◆ OBJECTIVES ◆
A: According to the excerpt on the Ontario Immigrant Nominee Program case, for how long was each work permit support letter valid?
B: Using the excerpt on the Ontario Immigrant Nominee Program case, decide whether each statement agrees with it. Give yes or no for each, and quote the deciding words.
(i) The Program nominates foreign nationals to Immigration, Refugees and Citizenship Canada.
(ii) The Program was created under the federal Immigration and Refugee Protection Act.
(iii) The applicants' nominations were based on job offers.
C: Continue the excerpt on the Ontario Immigrant Nominee Program case from the point where it stops.

In Dalwadi v. Minister of Labour, Immigration, Training and Skills Development (Div Court, 2023) the Divisional Court considered an unusual JR under Ontario's Immigration Act (IA), here relating to the 'Ontario Immigrant Nominee Program'. In these quotes to court sets out the program and some relevant IA provisions:
[1] The Ontario Immigrant Nominee Program (the “Program”) is an economic immigration selection program that promotes the Ministry of Labour, Immigration, Training and Skills Development’s mandate of attracting skilled and in-demand newcomers to Ontario in order to maximize the benefits of immigration to the province. The Program nominates foreign nationals who meet criteria intended to benefit Ontario’s economy to Immigration, Refugees and Citizenship Canada (“IRCC”), allowing the nominee to apply for permanent residence.

[2] The applicants are foreign nationals who received job offer-based nominations from the Program and applied for permanent residence. With their nominations, each applicant received a work permit support letter (“WPSL”), which was valid for six months.

....

Legislative Framework

[6] The Program was created under the Ontario Immigration Act, 2015,[1] which enables the Minister to create a selection program by regulation if the province has entered into an agreement with the federal government under s. 8(1) of the Immigration and Refugee Protection Act.[2] The current agreement is the Canada-Ontario Immigration Agreement.

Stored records
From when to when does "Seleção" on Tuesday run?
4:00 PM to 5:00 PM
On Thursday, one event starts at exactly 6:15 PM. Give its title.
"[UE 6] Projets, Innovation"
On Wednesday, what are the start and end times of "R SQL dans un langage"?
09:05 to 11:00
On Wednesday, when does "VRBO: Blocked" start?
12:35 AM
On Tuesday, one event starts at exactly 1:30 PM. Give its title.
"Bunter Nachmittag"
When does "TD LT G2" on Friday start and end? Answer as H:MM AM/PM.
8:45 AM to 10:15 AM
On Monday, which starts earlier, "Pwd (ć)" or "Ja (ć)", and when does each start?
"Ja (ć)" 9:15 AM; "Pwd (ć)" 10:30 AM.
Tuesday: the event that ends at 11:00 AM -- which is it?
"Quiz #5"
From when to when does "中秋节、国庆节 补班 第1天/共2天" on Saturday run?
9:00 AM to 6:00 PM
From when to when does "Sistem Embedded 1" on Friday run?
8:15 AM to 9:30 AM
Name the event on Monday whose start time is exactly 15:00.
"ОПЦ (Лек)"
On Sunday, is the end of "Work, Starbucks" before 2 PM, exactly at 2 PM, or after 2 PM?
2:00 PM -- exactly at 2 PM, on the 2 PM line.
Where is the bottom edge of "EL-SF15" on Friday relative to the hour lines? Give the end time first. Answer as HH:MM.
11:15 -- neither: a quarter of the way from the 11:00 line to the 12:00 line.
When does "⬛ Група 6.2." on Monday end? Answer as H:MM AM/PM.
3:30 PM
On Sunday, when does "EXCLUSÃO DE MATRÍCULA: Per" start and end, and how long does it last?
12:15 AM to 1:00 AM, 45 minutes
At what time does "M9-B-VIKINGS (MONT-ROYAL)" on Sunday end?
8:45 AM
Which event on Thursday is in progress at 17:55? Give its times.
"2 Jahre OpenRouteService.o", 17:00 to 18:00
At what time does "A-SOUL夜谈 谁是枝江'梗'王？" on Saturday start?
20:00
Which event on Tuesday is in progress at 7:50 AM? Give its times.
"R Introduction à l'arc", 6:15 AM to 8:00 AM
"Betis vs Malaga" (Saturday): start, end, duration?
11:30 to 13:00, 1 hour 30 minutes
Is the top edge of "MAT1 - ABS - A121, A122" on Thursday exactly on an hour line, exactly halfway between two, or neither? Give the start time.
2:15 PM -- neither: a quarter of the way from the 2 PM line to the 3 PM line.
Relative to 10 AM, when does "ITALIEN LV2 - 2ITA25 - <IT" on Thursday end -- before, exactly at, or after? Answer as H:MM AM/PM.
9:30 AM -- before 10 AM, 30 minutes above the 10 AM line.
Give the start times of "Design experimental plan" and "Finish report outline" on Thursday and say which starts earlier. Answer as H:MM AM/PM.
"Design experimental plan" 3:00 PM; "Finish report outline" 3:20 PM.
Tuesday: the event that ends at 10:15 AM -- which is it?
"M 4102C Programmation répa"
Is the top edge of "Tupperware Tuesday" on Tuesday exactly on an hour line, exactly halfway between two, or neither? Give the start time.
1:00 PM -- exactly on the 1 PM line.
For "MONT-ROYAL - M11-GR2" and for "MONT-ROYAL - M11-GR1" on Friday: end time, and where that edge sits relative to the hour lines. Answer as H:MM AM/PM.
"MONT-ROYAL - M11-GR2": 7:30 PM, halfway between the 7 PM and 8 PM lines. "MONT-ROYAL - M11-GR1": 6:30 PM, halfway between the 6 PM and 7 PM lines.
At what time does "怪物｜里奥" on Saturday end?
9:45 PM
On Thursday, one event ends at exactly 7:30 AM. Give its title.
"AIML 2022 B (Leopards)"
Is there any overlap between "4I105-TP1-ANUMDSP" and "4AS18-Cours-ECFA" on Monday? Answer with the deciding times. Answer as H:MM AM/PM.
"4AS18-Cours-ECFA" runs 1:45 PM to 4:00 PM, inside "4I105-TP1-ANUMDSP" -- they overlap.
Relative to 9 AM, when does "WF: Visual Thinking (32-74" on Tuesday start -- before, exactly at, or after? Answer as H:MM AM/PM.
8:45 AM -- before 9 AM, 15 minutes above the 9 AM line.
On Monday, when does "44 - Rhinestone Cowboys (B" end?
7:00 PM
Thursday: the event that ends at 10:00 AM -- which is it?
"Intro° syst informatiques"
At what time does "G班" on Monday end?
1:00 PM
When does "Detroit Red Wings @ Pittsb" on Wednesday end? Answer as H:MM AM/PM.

◆ OUTPUTS BY TASK ◆
A: Six months.

B:
(i) Yes: "The Program nominates foreign nationals who meet criteria intended to benefit Ontario’s economy to Immigration, Refugees and Citizenship Canada (“IRCC”)"
(ii) No: "The Program was created under the Ontario Immigration Act, 2015"
(iii) Yes: "The applicants are foreign nationals who received job offer-based nominations from the Program"

C:
[7] The Program has multiple “streams” for people to apply. For any of the streams, if an applicant meets the criteria, the director of the Program issues a certificate of nomination. The certificate is used by the applicant to apply for permanent residence.

[8] Upon granting an application, the director may attach to the approval the conditions and restrictions the director considers advisable: Ontario Immigration Act, 2015, s. 17(1). The holder of an approval is required to comply with any conditions and restrictions attached to the approval: Act, s. 17(2).

[9] Section 18 of the Act provides:
(1) The director may cancel an approval if,

(a) the director is of the opinion that it was issued based on mistaken, false or incorrect information;

(b) the holder of the approval fails to comply with the conditions or restrictions attached to the approval;

(c) the approval is an approval of a foreign national that is subject to the condition that an approved employer employ the individual and,

(i) the employer requests the director in writing to cancel the approval, or

(ii) the employer’s approval is cancelled; or

(d) the approval is an approval of a foreign national that is subject to another approval and the other approval is cancelled.

(2) Upon cancelling an approval, the director shall give a written notice of the cancellation to the holder of the approval.
[10] A person may request an internal review of a decision or order of the director: Act, s. 34. The internal review requirements are set out at s. 10 of O. Reg. 421/17 which provides:
(1) A requester of an internal review under section 34 of the Act of a decision or an order,

(a) shall identify in the request an error in the decision or order that, if not made, would have resulted in the decision or order being decided differently; and

(b) shall not include in the request any evidence that was not adduced before the decision or order was made unless the evidence was not reasonably available at that time.

(2) The individual conducting an internal review under subsection (1) shall consider only,

(a) any error that clause 1(a) requires the requester to identify; and

(b) the evidence that the requester is entitled to include in the request.
Further IA procedural facts are set out at paras 11-26.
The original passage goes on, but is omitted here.